[opam-devel] On self-upgrade
Louis Gesbert
louis.gesbert at ocamlpro.com
Thu Jun 26 09:50:59 BST 2014
Le mercredi 25 juin 2014, 20:22:17 Anil Madhavapeddy a écrit :
> On 25 Jun 2014, at 20:15, Thomas Gazagnaire <thomas at gazagnaire.org> wrote:
>
> > Thanks for you message Louis, it's useful to get some insight of you design.
> >
> >> We've had all sorts of problems in Mirage with having the tool (opam package 'mirage') invoke OPAM to satisfy package dependencies, resulting in OPAM trying to recompile Mirage itself (due to a depopt showing up), but then resulting in a failure due to the classic 'text file busy' error when trying to move the old binary out of the way.
Yes, that's the first thing I tested: renaming the file is normally enough, and `install --backup` takes care of that correctly. As a side note, it seems to be cmdliner that makes the exe "busy", don't know why, but I noticed I couldn't anymore `make install` my running program once I started using it.
> >> Is there an RT test that goes through the above sequence to simulate an upgrade and downgrade?
Not yet.
> >> I really fear that this route will cause us to ignore system/OS packaging, which is really important to keep up-to-date for a package manager.
> >> The self-upgrade route from within OPAM should never be the primary way to obtain the latest version of the package manager.
I see. Not at all my intent, and I for one prefer to always go through my system package manager when possible -- Debian is still a quite good quality insurance. I especially don't like when I am left no choice but to enter n steps of self upgrading __after__ installation (hello Steam ! Well I guess when you're an evil DRM engine it makes more sense. Even binary blobs in this case).
So I intended this more as a way to address concerns like "I want the latest OPAM version __now__, what do I do ?" and test new versions a little more widely, never thought this could replace packaging, or even become mandatory. Well then, Anil is the one doing most of the packaging work so I don't want to insist too much :)
> > Self-upgrade is indeed kind of simple when you have only one channel to get the software you are updating. Louis, do you have any idea in mind on how this will interact with system upgrade (for instance someone doing `brew update` which will install a newer/incompatible version of your self-upgraded package) ?
Quite simply: self-upgrade only lives within an OPAMROOT, system packages live in $PATH, so they won't ever override each other. You always run from the PATH, and opam will pick the latest version of the two. There is a warning if you've got an opsolete self-upgrade installed.
> > I fear that this feature will force us to support all kind of tricky upgrade scenario (1.2 -> 1.3 is ok, but what about 1.2 -> 2.0, or 1.2 -> pin -> 1.1 ?). It's easy to limit these kind of scenario when you control the update channels. When you don't it can quickly become a nightmare.
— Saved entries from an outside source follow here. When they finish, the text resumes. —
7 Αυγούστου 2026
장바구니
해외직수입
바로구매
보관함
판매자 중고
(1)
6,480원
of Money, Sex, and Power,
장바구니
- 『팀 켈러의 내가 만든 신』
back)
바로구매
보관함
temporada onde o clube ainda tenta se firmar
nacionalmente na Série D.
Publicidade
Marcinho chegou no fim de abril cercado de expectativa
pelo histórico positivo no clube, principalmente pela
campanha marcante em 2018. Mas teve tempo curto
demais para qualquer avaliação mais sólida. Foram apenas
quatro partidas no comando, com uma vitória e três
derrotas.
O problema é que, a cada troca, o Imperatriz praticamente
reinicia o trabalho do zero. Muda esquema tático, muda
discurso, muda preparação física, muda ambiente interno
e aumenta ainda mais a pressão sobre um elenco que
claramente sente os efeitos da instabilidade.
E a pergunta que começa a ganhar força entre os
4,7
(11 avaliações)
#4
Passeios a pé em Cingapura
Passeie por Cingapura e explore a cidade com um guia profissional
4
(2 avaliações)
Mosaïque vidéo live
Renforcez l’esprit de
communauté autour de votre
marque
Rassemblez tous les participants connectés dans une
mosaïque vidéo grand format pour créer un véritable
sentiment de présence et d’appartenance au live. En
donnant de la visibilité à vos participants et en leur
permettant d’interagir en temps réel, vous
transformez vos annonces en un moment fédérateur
Not sure I get you exactly, but the current behaviour is pretty strict anyway: OPAM will refuse to load an OPAMROOT when its version ($OPAMROOT/config) is newer than itself, printing a message that it needs to be upgraded. So you're not allowed to downgrade, and people getting in this situation are supposed to have an idea how they got there.
> Yeah, it's worth noting that this did indeed horribly break in the past (the system compiler upgrade from 4.00.1 to 4.01.0 and OPAM from 1.0 to 1.1 didn't work if you did a `brew update` and upgrade both simultaneously). Upgrading in general is a very tedious, err-prone process that is usually poorly tested, with bugs only biting you a year down the line on release+1 :-)
>
> This might be a little radical, but it's worth considering having a completely separate directory namespace for repo version bumps, and just recompile all the packages on upgrade (it's a very rare situation, after all).
>
> ~/.opam/1.1/<...>
> ~/.opam/1.2/<...>
>
Why not -- but getting a different universe altogether in case of a downgrade could get even more confusing, so I may be in favor of a complete backup with an easy rollback command (stg like "on startup, if $OPAMROOT/config#opam-version > $self-version && exists $OPAMROOT/backups/$self-version then <print error and propose a (temporary ?) rollback to the backed-up state>")
Actually the thing that's still a little clunky with the current design is that an opam package is not the perfect fit for what we are wanting to do: self-upgrade shouldn't be recompiled in case its dependencies are, and certainly shouldn't be removed if they are -- but that's the build-dep problem. Other packages also shouldn't depend on it, but mostly, it doesn't really make sense to have it belong to a given switch only. That's an issue that has already been raised by people wanting a cross-switch binary directory to install tools though, e.g. for ocp-indent.
My current opinion on this is that the feature in itself is OK, but we should be quite careful how and to whom we advertise it. Certainly not in the Quick_install, possibly not even in the FAQ ; just checking how you feel about it.